In Deutschland ist es gesetzlich vorgeschrieben, dass die Einäscherung im Sarg durchgeführt wird. Das bedeutet, dass die verstorbene Person – unabhängig vom Zeitpunkt der Trauerfeier – zunächst in einem Sarg eingebettet wird. Die Kremierung erfolgt nach strengen gesetzlichen Regelungen und unter Einhaltung hoher Qualitäts- und Sicherheitsstandards in einem speziell dafür vorgesehenen Krematorium.

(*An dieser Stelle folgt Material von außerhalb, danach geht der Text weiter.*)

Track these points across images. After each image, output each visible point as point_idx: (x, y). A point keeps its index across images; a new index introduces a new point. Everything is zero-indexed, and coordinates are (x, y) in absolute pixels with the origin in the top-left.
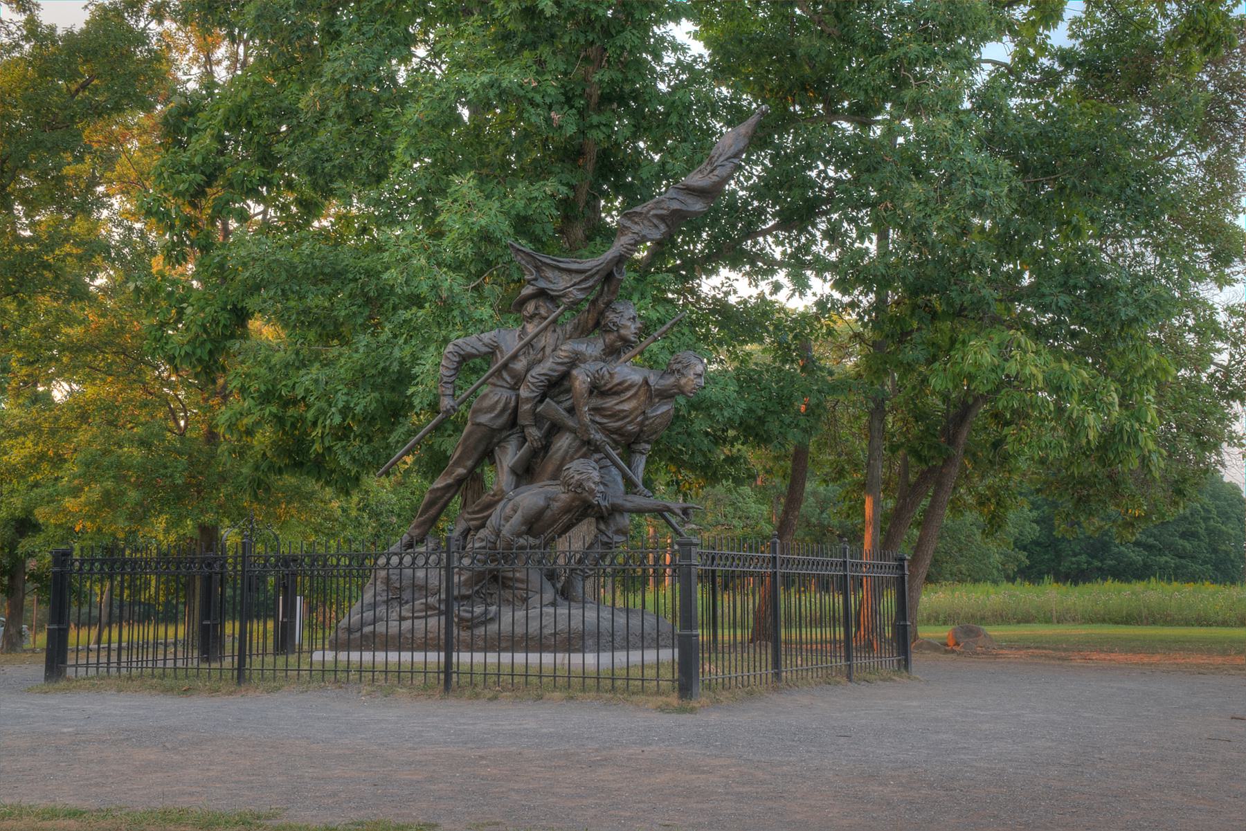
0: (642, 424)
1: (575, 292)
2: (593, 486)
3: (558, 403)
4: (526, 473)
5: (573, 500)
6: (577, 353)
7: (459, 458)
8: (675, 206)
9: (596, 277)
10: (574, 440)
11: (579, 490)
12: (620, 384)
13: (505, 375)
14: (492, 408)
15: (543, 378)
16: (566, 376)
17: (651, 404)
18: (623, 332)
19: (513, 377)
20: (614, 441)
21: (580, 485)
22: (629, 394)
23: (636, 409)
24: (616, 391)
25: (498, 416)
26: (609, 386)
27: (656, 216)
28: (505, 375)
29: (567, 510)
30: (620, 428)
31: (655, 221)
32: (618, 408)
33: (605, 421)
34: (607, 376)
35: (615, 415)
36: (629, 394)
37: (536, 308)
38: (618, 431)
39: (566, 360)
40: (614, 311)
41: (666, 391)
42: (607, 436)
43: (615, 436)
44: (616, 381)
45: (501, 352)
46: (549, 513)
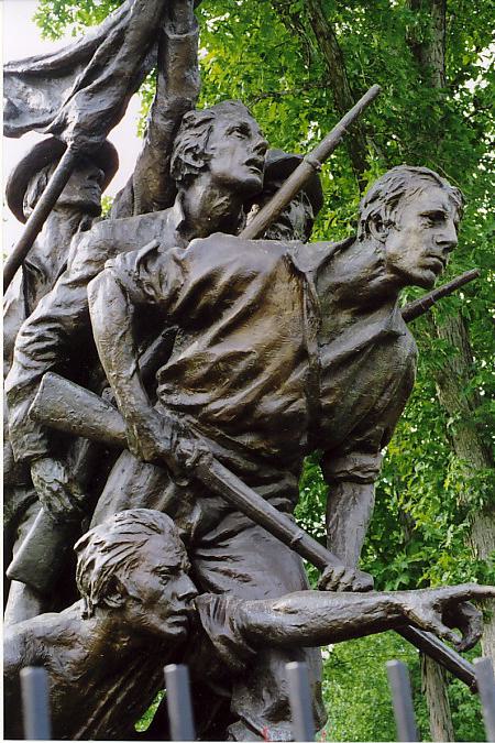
0: (310, 388)
2: (153, 582)
5: (111, 633)
9: (123, 51)
10: (138, 472)
12: (207, 282)
17: (329, 335)
18: (217, 166)
23: (274, 346)
24: (201, 308)
30: (247, 409)
33: (200, 398)
38: (244, 418)
41: (361, 283)
42: (222, 441)
43: (247, 440)
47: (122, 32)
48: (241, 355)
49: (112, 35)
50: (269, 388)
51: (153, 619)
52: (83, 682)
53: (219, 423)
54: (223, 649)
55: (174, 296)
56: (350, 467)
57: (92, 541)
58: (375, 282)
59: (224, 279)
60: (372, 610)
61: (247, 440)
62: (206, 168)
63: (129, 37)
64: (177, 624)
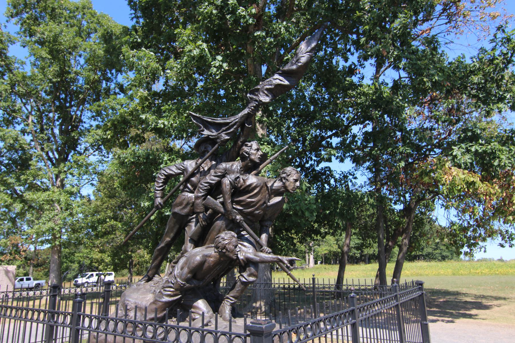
1: (223, 135)
3: (216, 199)
4: (199, 241)
6: (226, 170)
7: (167, 232)
8: (278, 82)
11: (224, 251)
12: (250, 185)
13: (189, 185)
14: (181, 204)
15: (206, 184)
16: (219, 184)
18: (253, 157)
19: (192, 186)
20: (249, 219)
21: (224, 248)
22: (256, 191)
23: (259, 201)
26: (243, 187)
27: (267, 89)
28: (189, 185)
29: (217, 263)
31: (266, 92)
32: (249, 200)
34: (242, 181)
35: (248, 205)
36: (256, 191)
37: (205, 148)
39: (220, 174)
40: (246, 145)
43: (249, 217)
44: (248, 183)
45: (187, 172)
46: (206, 265)
47: (236, 122)
48: (252, 202)
50: (257, 209)
51: (231, 255)
52: (213, 265)
53: (245, 213)
54: (242, 261)
55: (241, 186)
59: (253, 186)
60: (274, 259)
61: (249, 217)
62: (249, 157)
63: (238, 124)
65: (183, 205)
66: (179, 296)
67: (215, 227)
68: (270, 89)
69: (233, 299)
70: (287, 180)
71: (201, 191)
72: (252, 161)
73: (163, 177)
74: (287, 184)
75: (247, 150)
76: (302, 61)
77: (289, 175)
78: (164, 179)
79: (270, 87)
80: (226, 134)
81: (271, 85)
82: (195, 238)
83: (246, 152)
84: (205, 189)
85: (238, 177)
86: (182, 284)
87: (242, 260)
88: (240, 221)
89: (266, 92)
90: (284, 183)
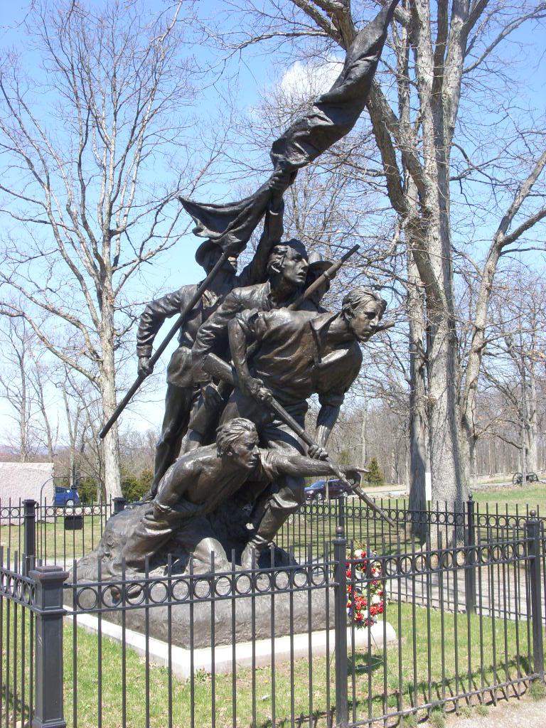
15: (208, 332)
18: (289, 274)
23: (300, 358)
25: (181, 375)
49: (245, 209)
50: (298, 374)
51: (243, 462)
54: (269, 473)
55: (262, 333)
56: (329, 401)
57: (223, 430)
58: (345, 335)
62: (282, 273)
64: (252, 464)
65: (181, 370)
66: (169, 530)
67: (228, 410)
68: (303, 136)
69: (261, 538)
70: (353, 315)
71: (202, 344)
72: (288, 281)
73: (150, 320)
74: (354, 322)
75: (278, 261)
76: (353, 76)
77: (356, 305)
78: (150, 323)
79: (303, 133)
80: (235, 234)
81: (305, 130)
82: (202, 430)
83: (277, 266)
84: (207, 341)
85: (256, 316)
86: (163, 509)
87: (269, 469)
88: (266, 399)
89: (297, 145)
90: (347, 322)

Nach dem Einäscherungsvorgang wird die Asche in eine Urne überführt, die je nach Wunsch der Hinterbliebenen auf verschiedenste Weise beigesetzt werden kann. Ob auf einem klassischen Friedhof, in einem Kolumbarium oder in einem naturnahen Bestattungswald – jede Form der Urnenbeisetzung kann von einer individuellen Abschiedsfeier begleitet sein. Dabei finden oft persönliche Worte, Gebete oder literarische Texte Raum, um dem Verstorbenen in würdevoller Weise zu gedenken.